Par un mémoire en défense, enregistré le 6 novembre 2025, le directeur général de l’Office français de l’immigration conclut au rejet de la requête.
Il fait valoir que les moyens soulevés par le requérant ne sont pas fondés.
Vu les autres pièces du dossier.
Vu :
- le code de l’entrée et du séjour des étrangers et du droit d’asile ;
- la loi n° 91-647 du 10 juillet 1991 ;
- le code de justice administrative.
Les parties ont été régulièrement averties du jour de l’audience.
La présidente du tribunal a désigné Mme Issard, conseillère, en application des articles L. 922-1 à L. 922-3 et R. 922-17 du code de l’entrée et du séjour des étrangers et du droit d’asile.
Ont été entendus au cours de l’audience publique :
- le rapport de Mme Issard, magistrate désignée ;
- les observations de Me Fauveau Ivanovic, représentant Mme B…, absente ;
- l’Office français de l’immigration et de l’intégration n’étant pas représenté.

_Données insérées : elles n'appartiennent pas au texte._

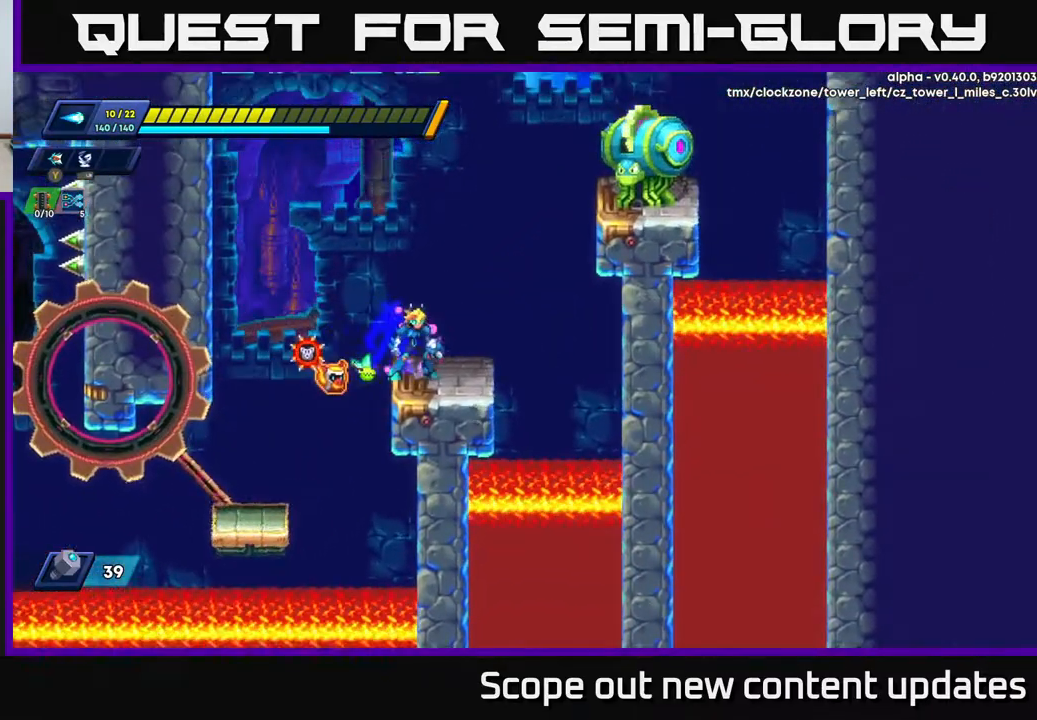
{"buttons": ["X"], "left_stick": "center", "right_stick": "center", "events": [[117, "DPAD_RIGHT", "down"], [167, "R2", "down"], [183, "A", "down"], [450, "DPAD_RIGHT", "up"], [450, "R2", "up"], [450, "X", "down"], [483, "A", "up"]]}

La clôture de l’instruction a été prononcée dans les conditions prévues par l’article R. 922-16 du code de l’entrée et du séjour des étrangers et du droit d’asile.
Considérant ce qui suit :
1. Mme B…, ressortissante algérienne née en 1986, est entrée en France le 9 décembre 2023 et a présenté une demande d’asile enregistrée en procédure accélérée le 20 octobre 2025 auprès de la préfecture du Val-de-Marne. Par une décision du même jour, dont la requérante demande l’annulation, le directeur territorial de l’Office français de l’immigration et de l’intégration de Créteil lui a refusé le bénéfice des conditions matérielles d’accueil du demandeur d’asile.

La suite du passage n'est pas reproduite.